Exercise goal:
Each line below from the line with "SECTION 1 JAR–STD 1A" to the line with "(b) Flight Simulator" must be copied exactly, including those two, and no picture may appear in the copy.

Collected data
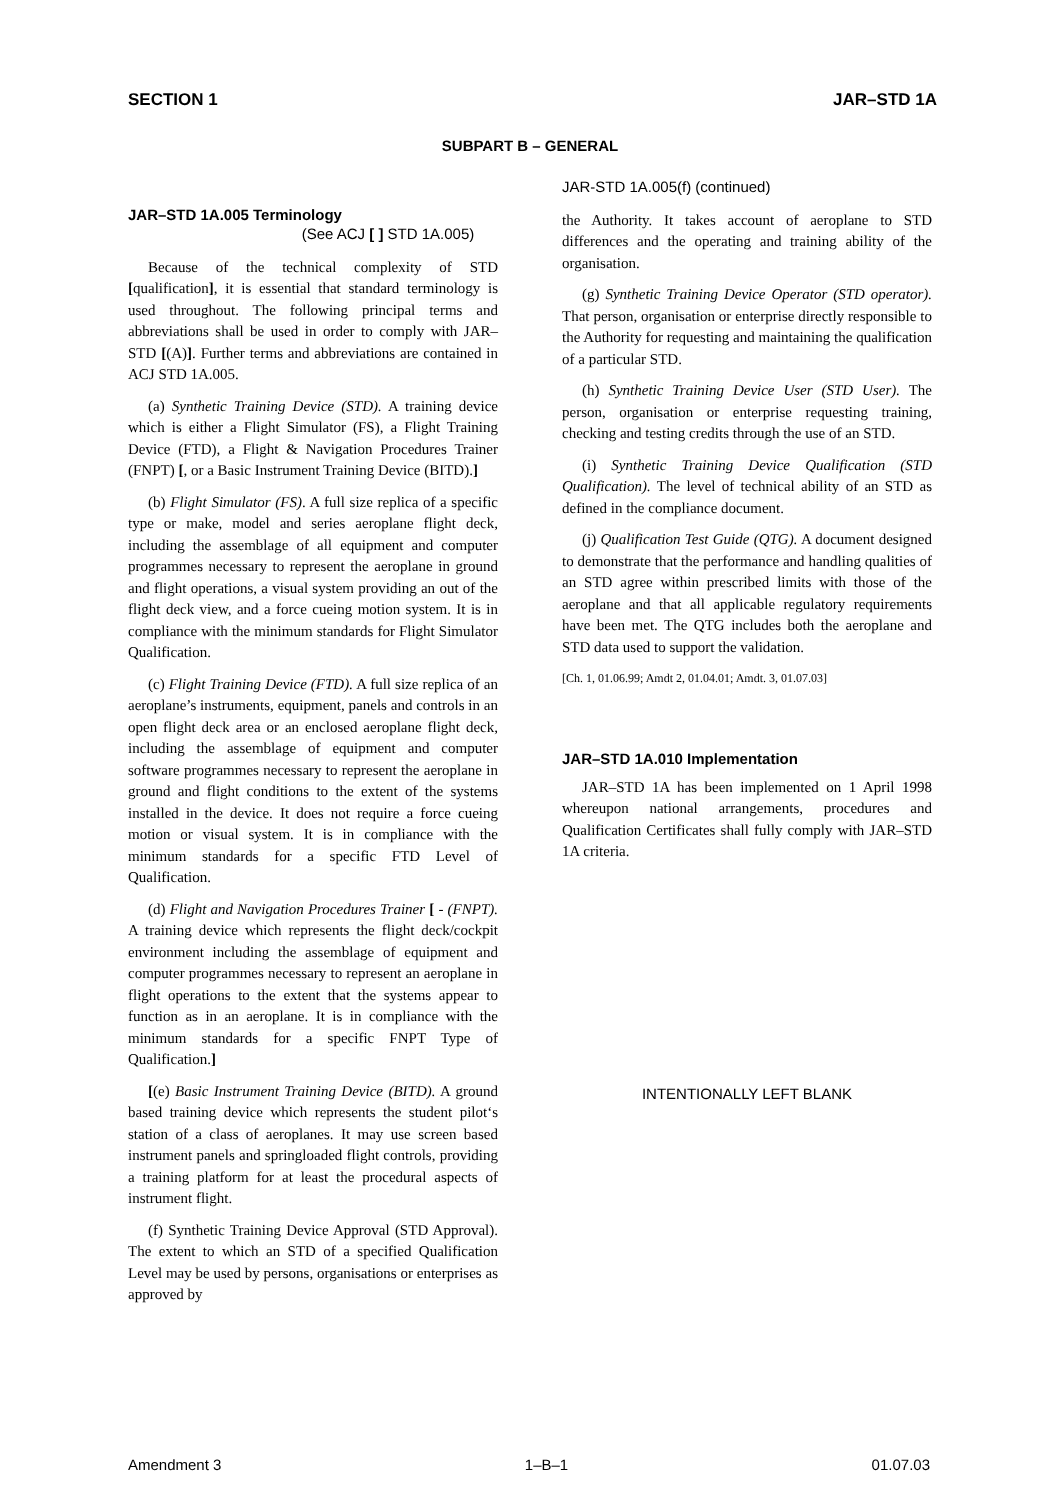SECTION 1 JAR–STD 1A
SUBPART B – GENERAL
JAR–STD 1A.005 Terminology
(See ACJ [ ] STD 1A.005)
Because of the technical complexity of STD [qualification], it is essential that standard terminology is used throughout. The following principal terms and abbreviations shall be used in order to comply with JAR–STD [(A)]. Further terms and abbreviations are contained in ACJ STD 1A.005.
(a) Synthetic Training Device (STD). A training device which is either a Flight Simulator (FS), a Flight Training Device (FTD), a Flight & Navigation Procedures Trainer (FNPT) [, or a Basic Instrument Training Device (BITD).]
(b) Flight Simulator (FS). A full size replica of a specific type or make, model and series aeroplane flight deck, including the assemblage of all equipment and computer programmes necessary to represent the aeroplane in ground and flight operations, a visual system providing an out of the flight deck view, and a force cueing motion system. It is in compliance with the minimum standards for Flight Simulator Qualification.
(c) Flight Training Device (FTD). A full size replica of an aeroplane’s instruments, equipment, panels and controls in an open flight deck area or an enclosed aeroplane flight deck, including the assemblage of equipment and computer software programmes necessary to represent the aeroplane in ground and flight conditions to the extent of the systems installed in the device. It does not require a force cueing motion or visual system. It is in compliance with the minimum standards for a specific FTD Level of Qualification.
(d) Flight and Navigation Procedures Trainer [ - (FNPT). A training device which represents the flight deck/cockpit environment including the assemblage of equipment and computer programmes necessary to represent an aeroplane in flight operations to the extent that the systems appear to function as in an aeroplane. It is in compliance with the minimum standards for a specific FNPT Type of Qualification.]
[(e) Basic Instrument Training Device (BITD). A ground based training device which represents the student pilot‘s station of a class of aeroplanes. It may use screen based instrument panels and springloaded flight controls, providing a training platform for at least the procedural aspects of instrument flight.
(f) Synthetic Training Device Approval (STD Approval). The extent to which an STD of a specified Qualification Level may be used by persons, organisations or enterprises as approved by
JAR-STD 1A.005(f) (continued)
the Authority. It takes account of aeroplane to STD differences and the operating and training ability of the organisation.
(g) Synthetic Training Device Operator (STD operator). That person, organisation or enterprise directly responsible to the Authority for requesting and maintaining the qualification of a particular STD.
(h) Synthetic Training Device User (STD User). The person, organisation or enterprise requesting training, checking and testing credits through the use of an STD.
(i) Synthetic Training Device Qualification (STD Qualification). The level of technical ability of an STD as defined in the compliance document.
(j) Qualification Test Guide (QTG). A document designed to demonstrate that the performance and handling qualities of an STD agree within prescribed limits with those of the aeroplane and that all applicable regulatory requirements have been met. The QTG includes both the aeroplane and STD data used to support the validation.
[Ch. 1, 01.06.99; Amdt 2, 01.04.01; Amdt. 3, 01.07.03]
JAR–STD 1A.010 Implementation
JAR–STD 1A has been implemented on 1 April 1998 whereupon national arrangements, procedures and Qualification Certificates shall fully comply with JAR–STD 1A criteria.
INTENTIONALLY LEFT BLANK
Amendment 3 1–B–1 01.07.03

* * *

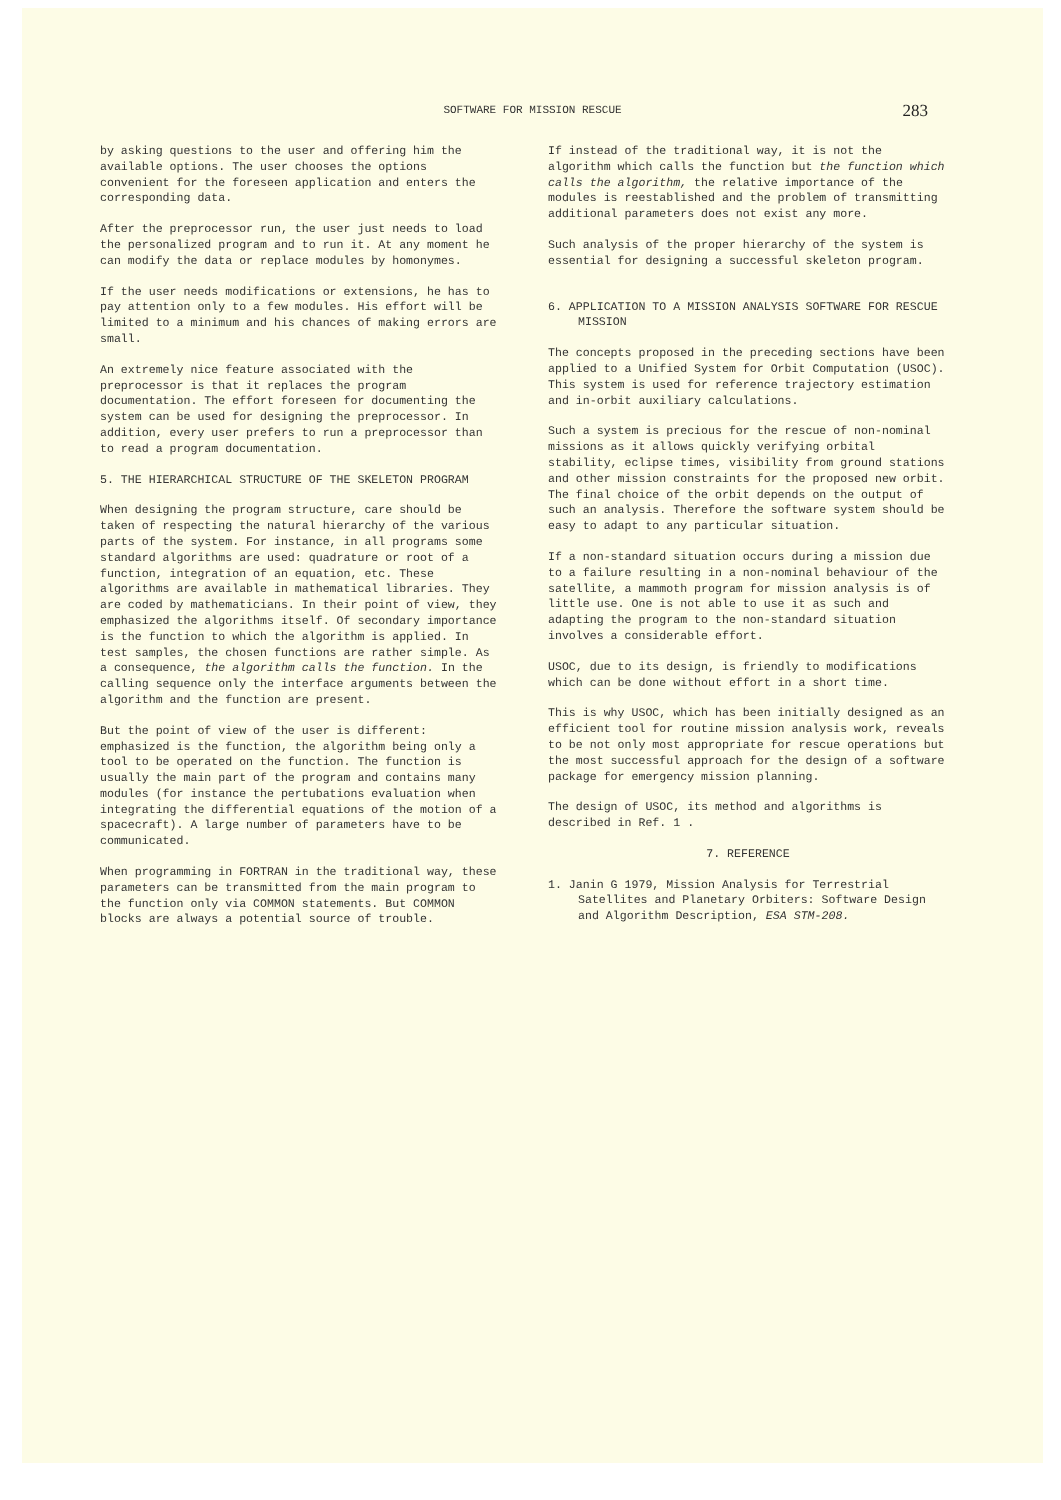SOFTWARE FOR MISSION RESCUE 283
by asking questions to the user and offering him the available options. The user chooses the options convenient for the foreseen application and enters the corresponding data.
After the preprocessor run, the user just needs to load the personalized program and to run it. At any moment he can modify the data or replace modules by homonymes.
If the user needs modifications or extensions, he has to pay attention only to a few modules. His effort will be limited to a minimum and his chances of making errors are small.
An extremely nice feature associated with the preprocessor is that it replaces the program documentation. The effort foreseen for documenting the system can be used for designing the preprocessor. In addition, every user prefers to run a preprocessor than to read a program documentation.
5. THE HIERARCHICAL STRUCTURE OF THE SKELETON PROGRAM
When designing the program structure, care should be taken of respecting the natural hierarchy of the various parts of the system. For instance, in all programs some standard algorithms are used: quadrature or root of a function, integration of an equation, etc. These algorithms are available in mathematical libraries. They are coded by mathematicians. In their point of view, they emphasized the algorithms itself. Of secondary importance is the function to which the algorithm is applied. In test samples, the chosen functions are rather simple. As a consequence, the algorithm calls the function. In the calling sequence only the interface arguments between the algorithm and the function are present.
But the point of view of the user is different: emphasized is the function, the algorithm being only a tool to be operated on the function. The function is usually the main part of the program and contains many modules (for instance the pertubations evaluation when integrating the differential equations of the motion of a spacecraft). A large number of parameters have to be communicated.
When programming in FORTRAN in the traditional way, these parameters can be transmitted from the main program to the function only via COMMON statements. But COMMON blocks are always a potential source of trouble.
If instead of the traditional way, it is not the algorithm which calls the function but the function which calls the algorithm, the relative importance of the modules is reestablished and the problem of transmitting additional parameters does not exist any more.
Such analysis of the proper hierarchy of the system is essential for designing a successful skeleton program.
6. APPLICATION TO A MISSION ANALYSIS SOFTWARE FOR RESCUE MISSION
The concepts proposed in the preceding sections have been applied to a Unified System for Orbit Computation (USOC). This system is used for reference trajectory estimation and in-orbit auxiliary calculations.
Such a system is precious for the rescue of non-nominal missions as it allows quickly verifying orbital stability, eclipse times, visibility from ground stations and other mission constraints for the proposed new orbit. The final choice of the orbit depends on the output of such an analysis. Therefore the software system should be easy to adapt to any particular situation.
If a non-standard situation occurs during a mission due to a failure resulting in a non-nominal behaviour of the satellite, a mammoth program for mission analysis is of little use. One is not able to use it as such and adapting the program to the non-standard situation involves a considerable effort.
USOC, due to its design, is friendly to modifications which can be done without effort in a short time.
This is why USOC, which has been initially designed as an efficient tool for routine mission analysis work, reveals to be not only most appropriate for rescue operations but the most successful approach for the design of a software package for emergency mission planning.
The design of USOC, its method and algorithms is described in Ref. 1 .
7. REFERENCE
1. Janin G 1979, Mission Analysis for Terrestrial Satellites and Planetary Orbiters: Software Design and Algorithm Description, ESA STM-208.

Exercise answer:
SECTION 1 JAR–STD 1A
SUBPART B – GENERAL
JAR–STD 1A.005 Terminology
(See ACJ [ ] STD 1A.005)
Because of the technical complexity of STD [qualification], it is essential that standard terminology is used throughout. The following principal terms and abbreviations shall be used in order to comply with JAR–STD [(A)]. Further terms and abbreviations are contained in ACJ STD 1A.005.
(a) Synthetic Training Device (STD). A training device which is either a Flight Simulator (FS), a Flight Training Device (FTD), a Flight & Navigation Procedures Trainer (FNPT) [, or a Basic Instrument Training Device (BITD).]
(b) Flight Simulator (FS). A full size replica of a specific type or make, model and series aeroplane flight deck, including the assemblage of all equipment and computer programmes necessary to represent the aeroplane in ground and flight operations, a visual system providing an out of the flight deck view, and a force cueing motion system. It is in compliance with the minimum standards for Flight Simulator Qualification.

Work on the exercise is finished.